> PASSAGE FOR REVIEW
- - - - -

All with all questions regarding representation, there's only a best
if you define the set of questions you want to answer easily. Since
there's lots of different questions to ask, no one representation
works best.


Having said that, the compiler community has pretty much learned that
mapping text to trees to control flow to data flow enables a lot of
standard questions to get answered in ways in which you can afford the
engineering and still get results. But I think the lesson is, be
prepared to change representations if you want to answer a question.


> The reason I asked, in the subject of this post, if ASTs could be
> standardized, is because I am kinda thinking that the AST may be the
> "center stage" of code representation (?). ...
> Tony
> [People have been looking for a common intermediate representation for
> over 50 years, and it's a famous swamp from which nobody returns. Google
> UNCOL for some of the older failures. The basic problem is that we have
> no good way to describe the semantics of real computer languages, and the
> accumulation of little differences around the edges kill you. -John]


As the moderator said...


The latest incarnation of this is the OMG's attempt to standardize
ASTs in the so called "Abstract Syntax Tree Metamodel" (ASTM). [You
may note that everything OMG does is a "metamodel"].

- - - - -

> EXERCISE DATA
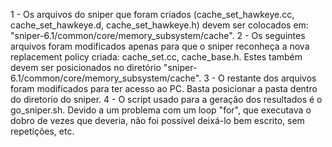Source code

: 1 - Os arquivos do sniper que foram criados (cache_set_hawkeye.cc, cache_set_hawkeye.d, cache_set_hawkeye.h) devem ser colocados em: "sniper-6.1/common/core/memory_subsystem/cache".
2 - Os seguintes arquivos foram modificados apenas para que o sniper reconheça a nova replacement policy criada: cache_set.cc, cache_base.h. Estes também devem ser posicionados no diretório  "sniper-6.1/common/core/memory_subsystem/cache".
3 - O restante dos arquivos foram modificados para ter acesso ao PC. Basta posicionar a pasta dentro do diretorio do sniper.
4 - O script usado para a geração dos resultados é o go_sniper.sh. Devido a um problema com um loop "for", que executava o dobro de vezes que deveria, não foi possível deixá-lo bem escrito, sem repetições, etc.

- - - - -

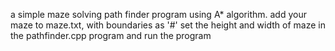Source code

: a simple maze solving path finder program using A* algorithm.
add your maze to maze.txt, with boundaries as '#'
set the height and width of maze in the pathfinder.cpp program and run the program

- - - - -

> TASK BRIEF
Write the next part of the post about standardizing abstract syntax trees, picking up after its last sentence. The material has no connection to the text.

> ANSWER TO THIS PROBLEM
A flavor of what this is like (now a bit dated) can be found at:
www.omg.org/news/meetings/workshops/ADM_2005_Proceedings_FINAL/T-3_Newcomb.pdf
It has a "general abstract syntax tree model" which looks to me like
they threw everything including the kitchen sink as it is supposed to cover
a broad range of languages; this is usual place the UNCOL stuff ends up.
And of course there aren't any formal semantics [that I know of] defined
for GASTM tree nodes. [That's not their fault; we don't know how
to do this well, frankly, but it does suggest the flaw in attempting
to standardize stuff before it is really well understood]. ASTM
also suggests that there may be Specific Abstract Syntax Tree SASTM models
for specific langauges, but I can't tell if they intend to standardize
these on specific langauges (or even specific dialects, how many versions
of COBOL are there?), or simply accept whatever some vendor proposes
his parser produces.


I'm waiting to see how this turns out, but I'm not very optimistic.


Having said, this, we build a system that uses ASTs as a key
representation. Each AST is derived almost directly from the
context-free grammar defining the language the AST represents. Our
solution looks sort of like the SASTM part of tthe ASTM proposal,
except that we aren't insisting this is an exchange standard.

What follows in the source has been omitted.